*Your instructions*
Would you return the lines between the one holding "Wir freuen uns" and the one holding "Christian Berkel", inclusive, and only those, exactly as they stand in the listing below?

┌─ Data for review

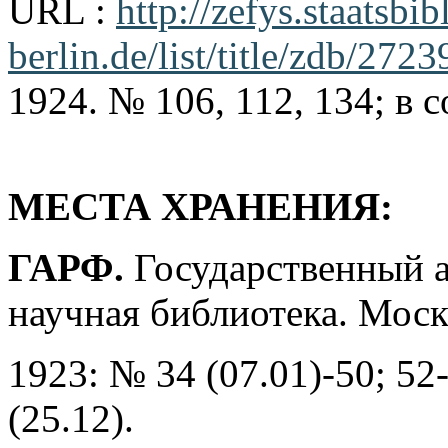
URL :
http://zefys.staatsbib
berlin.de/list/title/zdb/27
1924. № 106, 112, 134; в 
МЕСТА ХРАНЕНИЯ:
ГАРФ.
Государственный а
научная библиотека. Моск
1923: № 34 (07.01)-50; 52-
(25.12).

└─
┌─ Data for review

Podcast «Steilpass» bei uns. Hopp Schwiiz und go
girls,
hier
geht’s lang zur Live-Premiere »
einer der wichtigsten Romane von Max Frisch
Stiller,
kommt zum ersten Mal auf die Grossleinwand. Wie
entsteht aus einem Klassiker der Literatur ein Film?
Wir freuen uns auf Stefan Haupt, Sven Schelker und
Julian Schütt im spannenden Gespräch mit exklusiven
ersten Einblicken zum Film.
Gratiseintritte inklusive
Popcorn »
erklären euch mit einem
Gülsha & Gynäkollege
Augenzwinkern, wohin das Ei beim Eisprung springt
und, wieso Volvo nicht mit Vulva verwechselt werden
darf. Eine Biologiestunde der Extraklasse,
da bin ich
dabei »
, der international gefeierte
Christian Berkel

└─
┌─ Data for review

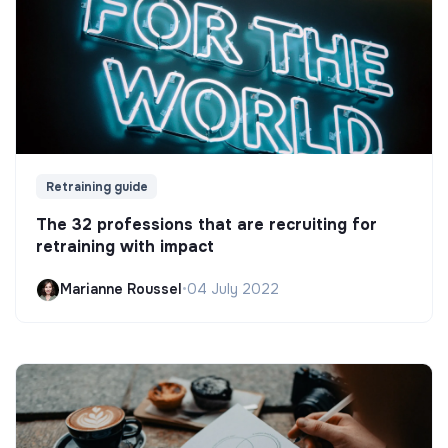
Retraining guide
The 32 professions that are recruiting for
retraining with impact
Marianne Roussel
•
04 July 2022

└─

*Worked solution*
Wir freuen uns auf Stefan Haupt, Sven Schelker und
Julian Schütt im spannenden Gespräch mit exklusiven
ersten Einblicken zum Film.
Gratiseintritte inklusive
Popcorn »
erklären euch mit einem
Gülsha & Gynäkollege
Augenzwinkern, wohin das Ei beim Eisprung springt
und, wieso Volvo nicht mit Vulva verwechselt werden
darf. Eine Biologiestunde der Extraklasse,
da bin ich
dabei »
, der international gefeierte
Christian Berkel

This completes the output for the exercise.